抄録
Background: Patients with neuropathic pain frequently express osteoporosis. It has been thought that reduction of mechanical loading causes a lower bone mass in neuropathic pain. Meanwhile, recent studies have revealed that neural systems play an important role in the regulation of bone metabolism. There is a possibility that abnormal neural activity causes a decrease of bone in neuropathic pain patients. In this study, we investigated the impact of neuropathic pain on bone metabolism and effects of analgesics.
Methods: Partial sciatic nerve ligated (PSNL) mice were used as an animal model of neuropathic pain. Pregabalin, a ligand of α2δ subunit of voltage-gated calcium channels, and netupitant, an antagonist of NK1 substance P receptor, were intraperitoneally administrated once daily for 21 days from 7 days after operation. Paw withdrawal threshold was measured by von Frey test, and bone structure was assessed by micro computed tomography.

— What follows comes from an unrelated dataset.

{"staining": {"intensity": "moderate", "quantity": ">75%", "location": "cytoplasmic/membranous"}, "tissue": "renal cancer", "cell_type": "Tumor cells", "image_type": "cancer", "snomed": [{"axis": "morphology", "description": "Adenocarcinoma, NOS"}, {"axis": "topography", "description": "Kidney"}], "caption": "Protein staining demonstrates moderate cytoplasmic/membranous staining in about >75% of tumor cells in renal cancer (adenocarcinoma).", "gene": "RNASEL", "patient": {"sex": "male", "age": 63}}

Results: Mechanical hypersensitivity was developed in the paw of ligated side after 3 days of partial nerve ligation, and it sustained more than 8 weeks. Microarchitecture of distal femur and proximal tibia were evaluated after 2-8 weeks of the operation. In PSNL mice, bone volume, bone volume/tissue volume, trabecular number and thickness significantly decreased, while trabecular separation, trabecular bone pattern factor and structure model index significantly increased in the bones of ligated side. These changes indicate that PSNL mice have osteoporosis in their leg of ligated side. Pregabalin significantly alleviated the reduction of paw withdrawal threshold, but had no effect on bone microarchitecture parameters. On the other hand, netupitant significantly alleviated both mechanical hypersensitivity and bone loss.
Conclusion: Bone loss in PSNL model mice may reflect osteoporosis in neuropathic pain patients, and antagonists of NK1 receptor can be a therapeutic agent for neuropathic pain accompanied with osteoporosis.